Table 2. Classification accuracy of not using vs. using the WHQ.

5 Conclusions

This paper focuses on urban data mining. In particular, we proposed a ground transportation mode classification system. The system consists of five modules. Among them, the dataset collection module collects the GIS information about bus stop locations, the geo-location and time information provided by GPS sensors, and accelerometer-based data capturing the acceleration of different transportation modes. These data are collected from different sources: GIS information from the city or transit company, whereas GPS- and accelerometer-based data are collected by users. Then, the trip segmentation module segments data about a trip into many windows of size 4 s, and each of these windows captures a single mode of transportation. Afterwards, the feature extraction module extracts the standard GIS-, GPS- and accelerometer-based data. Most, if not all, of the existing related works do not use all GIS-, GPS- and accelerometer-based data.
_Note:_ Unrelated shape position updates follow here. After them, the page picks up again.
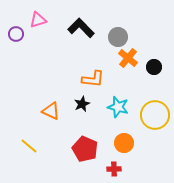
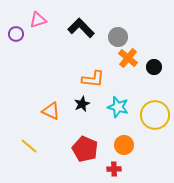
orange circle: moved 2 px down
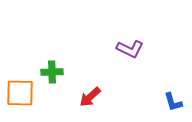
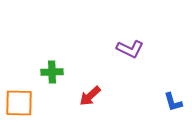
orange square: moved 1 px left, 10 px down
red arrow: moved 1 px up
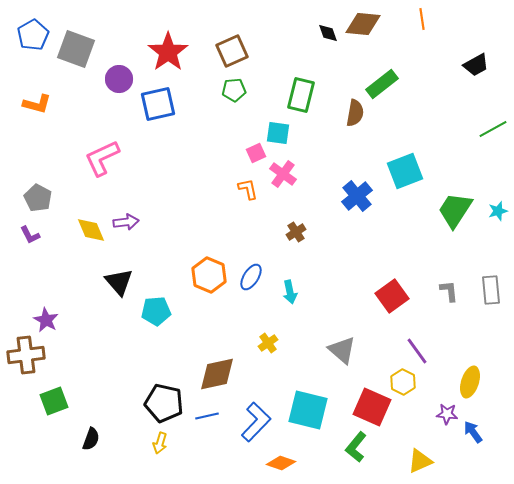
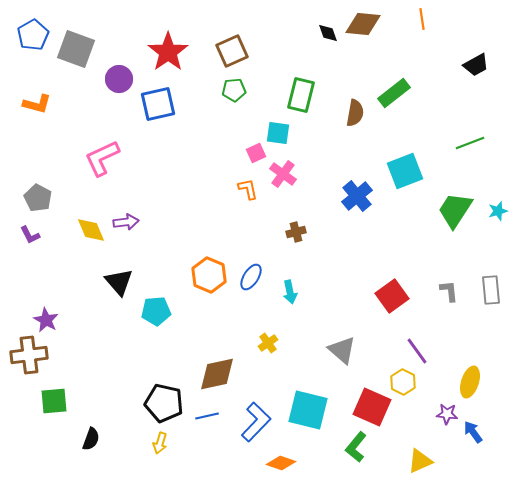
green rectangle at (382, 84): moved 12 px right, 9 px down
green line at (493, 129): moved 23 px left, 14 px down; rotated 8 degrees clockwise
brown cross at (296, 232): rotated 18 degrees clockwise
brown cross at (26, 355): moved 3 px right
green square at (54, 401): rotated 16 degrees clockwise
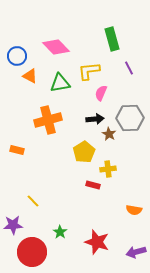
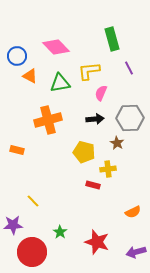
brown star: moved 8 px right, 9 px down
yellow pentagon: rotated 25 degrees counterclockwise
orange semicircle: moved 1 px left, 2 px down; rotated 35 degrees counterclockwise
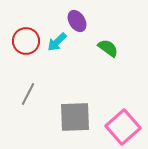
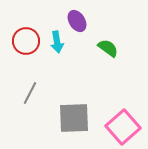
cyan arrow: rotated 55 degrees counterclockwise
gray line: moved 2 px right, 1 px up
gray square: moved 1 px left, 1 px down
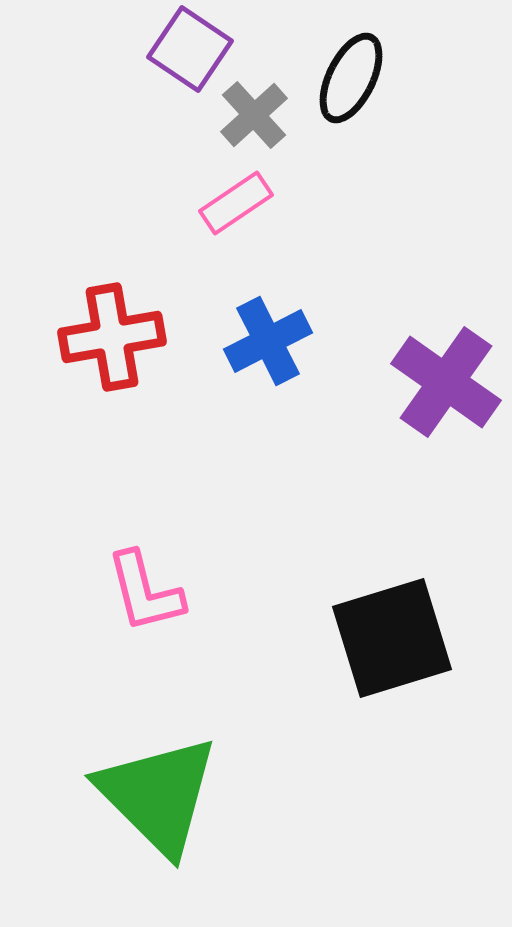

So, we proposed in this paper to use the combined GIS-, GPS- and accelerometer-based data. Consequently, the model construction module builds and trains a random forest classification model using these combined data. The data classification module then classifies future unseen data. Experimental results show that the use of combined GIS-, GPS- and accelerometer-based data led to high classification accuracy.

Moreover, with an aim to improve classification accuracy, we also proposed in this paper a novel concept of window history queue (WHQ) so that the model construction module can compare the data in the current window with data in the previous windows within the WHQ. To facilitate our proposed concept of WHQ, the feature extraction module extracts additional GPS- and accelerometer-based data for WHQ. Experimental results show that the use of WHQ led to higher accuracy than their counterparts that do not use the WHQ. These results demonstrate the effectiveness of our system in classifying ground transportation modes for urban data mining in smart cities.

As ongoing and future work, we are examining relationships (e.g., correlations) among the extracted features to see if the number of features can be reduced. At the same time, we are also exploring new features that could further enhance the classification accuracy. Moreover, we are also conducting more exhaustive evaluation (e.g., comparisons with fitness trackers).